In the records below, locate the line containing "thumb ip: (320, 246)"; output that line and every following line through the last, exactly.

MATERIALS PROVIDED:
━━━━━━━━━━━━━━━━━━━━

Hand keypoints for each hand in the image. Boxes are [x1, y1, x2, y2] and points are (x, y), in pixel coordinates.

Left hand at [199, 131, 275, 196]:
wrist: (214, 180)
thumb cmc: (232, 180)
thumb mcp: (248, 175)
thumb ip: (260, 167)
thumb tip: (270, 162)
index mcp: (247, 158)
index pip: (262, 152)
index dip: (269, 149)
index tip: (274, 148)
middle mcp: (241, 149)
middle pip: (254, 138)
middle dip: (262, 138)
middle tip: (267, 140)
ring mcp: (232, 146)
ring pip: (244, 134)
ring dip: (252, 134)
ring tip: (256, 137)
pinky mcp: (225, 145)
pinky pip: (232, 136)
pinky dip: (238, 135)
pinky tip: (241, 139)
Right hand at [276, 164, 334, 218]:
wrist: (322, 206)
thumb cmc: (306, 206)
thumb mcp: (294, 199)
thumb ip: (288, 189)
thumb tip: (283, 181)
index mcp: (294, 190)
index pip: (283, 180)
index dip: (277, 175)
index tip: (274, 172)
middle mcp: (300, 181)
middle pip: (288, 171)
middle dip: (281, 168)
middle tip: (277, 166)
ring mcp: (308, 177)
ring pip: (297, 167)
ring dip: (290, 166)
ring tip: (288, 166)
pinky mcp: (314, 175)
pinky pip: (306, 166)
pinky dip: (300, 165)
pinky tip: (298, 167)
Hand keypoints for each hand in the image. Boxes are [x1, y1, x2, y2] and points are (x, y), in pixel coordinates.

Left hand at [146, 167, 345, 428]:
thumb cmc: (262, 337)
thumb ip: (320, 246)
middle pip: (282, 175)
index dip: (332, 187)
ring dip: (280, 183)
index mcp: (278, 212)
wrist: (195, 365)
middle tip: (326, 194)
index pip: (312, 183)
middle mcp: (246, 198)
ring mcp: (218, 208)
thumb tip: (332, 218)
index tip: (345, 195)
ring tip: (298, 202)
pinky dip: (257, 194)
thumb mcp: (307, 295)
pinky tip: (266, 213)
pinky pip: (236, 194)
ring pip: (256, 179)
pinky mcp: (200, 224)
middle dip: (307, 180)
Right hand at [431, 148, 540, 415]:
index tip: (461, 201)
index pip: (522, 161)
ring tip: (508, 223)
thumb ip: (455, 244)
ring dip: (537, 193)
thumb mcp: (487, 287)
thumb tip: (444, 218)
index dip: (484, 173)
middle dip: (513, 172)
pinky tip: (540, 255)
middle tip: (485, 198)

━━━━━━━━━━━━━━━━━━━━

FINISHED EXERCISE:
thumb ip: (320, 246)
middle pip: (282, 175)
index dip: (332, 187)
ring dip: (280, 183)
index mcp: (278, 212)
wrist: (195, 365)
middle tip: (326, 194)
index pip: (312, 183)
middle mcp: (246, 198)
ring mcp: (218, 208)
thumb tip: (332, 218)
index tip: (345, 195)
ring tip: (298, 202)
pinky dip: (257, 194)
thumb mcp: (307, 295)
pinky tip: (266, 213)
pinky pip: (236, 194)
ring pip: (256, 179)
pinky mcp: (200, 224)
middle dip: (307, 180)
Right hand at [431, 148, 540, 415]:
index tip: (461, 201)
index pip: (522, 161)
ring tip: (508, 223)
thumb ip: (455, 244)
ring dip: (537, 193)
thumb mcp: (487, 287)
thumb tip: (444, 218)
index dip: (484, 173)
middle dip: (513, 172)
pinky tip: (540, 255)
middle tip: (485, 198)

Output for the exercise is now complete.